EXERCISE OBJECTIVE:
Lines with "séances": state how many there are in the records below, and nothing else.

======== DATASET EXCERPTS ========

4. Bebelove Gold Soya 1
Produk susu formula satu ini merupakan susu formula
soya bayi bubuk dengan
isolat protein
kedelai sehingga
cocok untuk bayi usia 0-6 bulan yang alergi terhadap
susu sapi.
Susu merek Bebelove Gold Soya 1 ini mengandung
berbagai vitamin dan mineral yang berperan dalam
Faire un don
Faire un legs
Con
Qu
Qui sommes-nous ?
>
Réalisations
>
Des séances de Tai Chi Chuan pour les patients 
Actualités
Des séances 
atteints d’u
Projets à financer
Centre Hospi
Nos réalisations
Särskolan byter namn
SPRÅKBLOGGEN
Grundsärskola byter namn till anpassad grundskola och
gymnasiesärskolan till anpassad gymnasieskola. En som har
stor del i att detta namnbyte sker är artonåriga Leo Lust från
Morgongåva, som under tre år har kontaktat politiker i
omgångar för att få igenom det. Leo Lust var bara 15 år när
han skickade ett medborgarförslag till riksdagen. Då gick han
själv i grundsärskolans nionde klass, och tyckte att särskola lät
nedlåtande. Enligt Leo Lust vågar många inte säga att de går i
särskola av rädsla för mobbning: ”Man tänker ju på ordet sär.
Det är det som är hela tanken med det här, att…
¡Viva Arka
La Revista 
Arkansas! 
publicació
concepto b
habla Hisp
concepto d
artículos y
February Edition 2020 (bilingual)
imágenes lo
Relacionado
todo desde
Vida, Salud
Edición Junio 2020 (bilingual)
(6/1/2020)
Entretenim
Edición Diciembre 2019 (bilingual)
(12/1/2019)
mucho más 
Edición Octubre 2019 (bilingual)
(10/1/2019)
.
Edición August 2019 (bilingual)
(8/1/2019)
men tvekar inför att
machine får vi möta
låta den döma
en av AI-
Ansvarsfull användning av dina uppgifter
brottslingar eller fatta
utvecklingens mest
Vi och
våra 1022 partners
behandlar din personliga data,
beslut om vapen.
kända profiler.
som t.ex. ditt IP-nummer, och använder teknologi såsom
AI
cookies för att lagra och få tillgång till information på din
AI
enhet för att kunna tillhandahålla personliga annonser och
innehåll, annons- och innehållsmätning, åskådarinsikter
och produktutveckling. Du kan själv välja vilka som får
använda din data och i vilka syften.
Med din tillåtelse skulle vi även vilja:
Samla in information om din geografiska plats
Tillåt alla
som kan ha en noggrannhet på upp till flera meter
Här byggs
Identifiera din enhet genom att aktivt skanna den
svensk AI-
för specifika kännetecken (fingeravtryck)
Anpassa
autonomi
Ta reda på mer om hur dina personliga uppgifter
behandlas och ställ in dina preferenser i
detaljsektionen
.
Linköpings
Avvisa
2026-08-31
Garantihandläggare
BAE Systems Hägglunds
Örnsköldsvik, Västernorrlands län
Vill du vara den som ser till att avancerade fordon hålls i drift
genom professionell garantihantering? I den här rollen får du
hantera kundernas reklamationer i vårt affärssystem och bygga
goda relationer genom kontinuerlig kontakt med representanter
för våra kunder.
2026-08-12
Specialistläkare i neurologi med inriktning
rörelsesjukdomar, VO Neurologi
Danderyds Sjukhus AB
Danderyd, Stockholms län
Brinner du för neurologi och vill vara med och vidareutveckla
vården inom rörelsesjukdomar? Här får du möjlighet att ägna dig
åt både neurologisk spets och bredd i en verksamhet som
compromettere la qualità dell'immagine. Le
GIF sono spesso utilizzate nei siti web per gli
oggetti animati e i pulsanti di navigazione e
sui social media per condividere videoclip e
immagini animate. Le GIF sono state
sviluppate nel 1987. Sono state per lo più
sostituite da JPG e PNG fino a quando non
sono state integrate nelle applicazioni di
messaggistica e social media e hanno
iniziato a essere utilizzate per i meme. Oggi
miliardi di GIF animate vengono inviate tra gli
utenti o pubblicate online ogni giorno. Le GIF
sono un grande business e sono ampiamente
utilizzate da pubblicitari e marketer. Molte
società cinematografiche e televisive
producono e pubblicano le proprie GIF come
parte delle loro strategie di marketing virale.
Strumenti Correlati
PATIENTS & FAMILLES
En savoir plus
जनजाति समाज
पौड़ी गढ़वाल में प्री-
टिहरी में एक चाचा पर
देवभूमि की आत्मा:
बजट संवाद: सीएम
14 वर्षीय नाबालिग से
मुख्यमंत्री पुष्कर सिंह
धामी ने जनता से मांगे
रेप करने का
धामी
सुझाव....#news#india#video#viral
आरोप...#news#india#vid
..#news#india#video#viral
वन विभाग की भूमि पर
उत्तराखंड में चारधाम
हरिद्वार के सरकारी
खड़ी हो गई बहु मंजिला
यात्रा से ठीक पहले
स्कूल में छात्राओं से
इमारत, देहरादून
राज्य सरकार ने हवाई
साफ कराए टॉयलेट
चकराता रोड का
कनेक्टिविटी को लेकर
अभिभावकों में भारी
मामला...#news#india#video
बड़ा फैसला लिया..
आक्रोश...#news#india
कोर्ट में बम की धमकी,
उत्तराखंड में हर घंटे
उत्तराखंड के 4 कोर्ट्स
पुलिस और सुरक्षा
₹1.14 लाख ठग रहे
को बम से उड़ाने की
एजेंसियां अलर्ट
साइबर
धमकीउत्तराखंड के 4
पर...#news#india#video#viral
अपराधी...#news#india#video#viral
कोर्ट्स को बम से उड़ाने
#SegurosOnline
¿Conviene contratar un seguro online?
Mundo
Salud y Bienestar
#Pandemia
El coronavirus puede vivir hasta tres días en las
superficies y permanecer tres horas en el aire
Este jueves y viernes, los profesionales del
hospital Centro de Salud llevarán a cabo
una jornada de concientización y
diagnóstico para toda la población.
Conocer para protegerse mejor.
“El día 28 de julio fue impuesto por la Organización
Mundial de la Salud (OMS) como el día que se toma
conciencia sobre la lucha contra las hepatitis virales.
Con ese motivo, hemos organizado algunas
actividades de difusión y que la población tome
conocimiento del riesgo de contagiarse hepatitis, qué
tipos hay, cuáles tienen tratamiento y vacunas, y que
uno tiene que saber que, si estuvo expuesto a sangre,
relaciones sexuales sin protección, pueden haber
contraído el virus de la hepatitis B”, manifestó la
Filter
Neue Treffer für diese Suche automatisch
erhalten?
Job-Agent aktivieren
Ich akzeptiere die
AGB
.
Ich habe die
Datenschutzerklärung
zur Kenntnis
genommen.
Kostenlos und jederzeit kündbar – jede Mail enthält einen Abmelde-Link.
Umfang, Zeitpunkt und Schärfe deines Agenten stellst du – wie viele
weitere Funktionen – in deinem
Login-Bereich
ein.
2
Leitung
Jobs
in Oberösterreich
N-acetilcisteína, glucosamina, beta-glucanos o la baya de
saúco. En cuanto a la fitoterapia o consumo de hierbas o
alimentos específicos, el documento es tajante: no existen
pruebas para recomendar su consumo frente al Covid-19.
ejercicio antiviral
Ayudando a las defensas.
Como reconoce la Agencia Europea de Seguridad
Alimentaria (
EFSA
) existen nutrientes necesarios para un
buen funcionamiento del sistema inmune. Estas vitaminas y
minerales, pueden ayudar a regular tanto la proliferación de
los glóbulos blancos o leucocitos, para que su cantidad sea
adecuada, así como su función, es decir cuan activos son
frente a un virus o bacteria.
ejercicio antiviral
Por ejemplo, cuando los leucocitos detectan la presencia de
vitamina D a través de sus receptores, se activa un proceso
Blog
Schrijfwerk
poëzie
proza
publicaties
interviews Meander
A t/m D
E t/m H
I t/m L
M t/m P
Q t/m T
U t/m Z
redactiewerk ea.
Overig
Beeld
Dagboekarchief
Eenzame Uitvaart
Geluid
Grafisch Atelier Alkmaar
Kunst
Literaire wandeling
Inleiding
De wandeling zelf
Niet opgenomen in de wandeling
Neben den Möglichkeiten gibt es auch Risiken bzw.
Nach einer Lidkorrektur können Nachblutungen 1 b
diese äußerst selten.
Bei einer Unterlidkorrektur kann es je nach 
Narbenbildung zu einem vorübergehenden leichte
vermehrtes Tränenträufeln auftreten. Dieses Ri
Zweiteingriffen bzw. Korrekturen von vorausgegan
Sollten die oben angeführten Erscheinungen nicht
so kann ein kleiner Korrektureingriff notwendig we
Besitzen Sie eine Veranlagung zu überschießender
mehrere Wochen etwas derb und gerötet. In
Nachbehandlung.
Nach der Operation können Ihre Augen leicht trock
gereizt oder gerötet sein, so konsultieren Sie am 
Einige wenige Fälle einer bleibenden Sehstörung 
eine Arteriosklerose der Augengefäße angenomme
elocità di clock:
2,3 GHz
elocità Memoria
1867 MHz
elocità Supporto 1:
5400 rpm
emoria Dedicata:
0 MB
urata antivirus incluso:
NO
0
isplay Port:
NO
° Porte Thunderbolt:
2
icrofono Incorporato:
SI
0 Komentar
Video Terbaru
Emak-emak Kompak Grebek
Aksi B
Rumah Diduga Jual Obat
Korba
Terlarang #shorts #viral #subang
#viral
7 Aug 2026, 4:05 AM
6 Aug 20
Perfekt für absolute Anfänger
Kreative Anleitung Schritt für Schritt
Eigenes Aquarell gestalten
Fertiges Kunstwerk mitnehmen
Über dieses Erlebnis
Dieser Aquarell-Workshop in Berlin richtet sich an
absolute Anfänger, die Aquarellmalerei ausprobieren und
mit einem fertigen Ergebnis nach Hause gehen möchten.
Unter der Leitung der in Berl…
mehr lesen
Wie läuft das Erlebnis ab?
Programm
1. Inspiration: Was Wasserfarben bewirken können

========

ANSWER TO THIS TASK:
2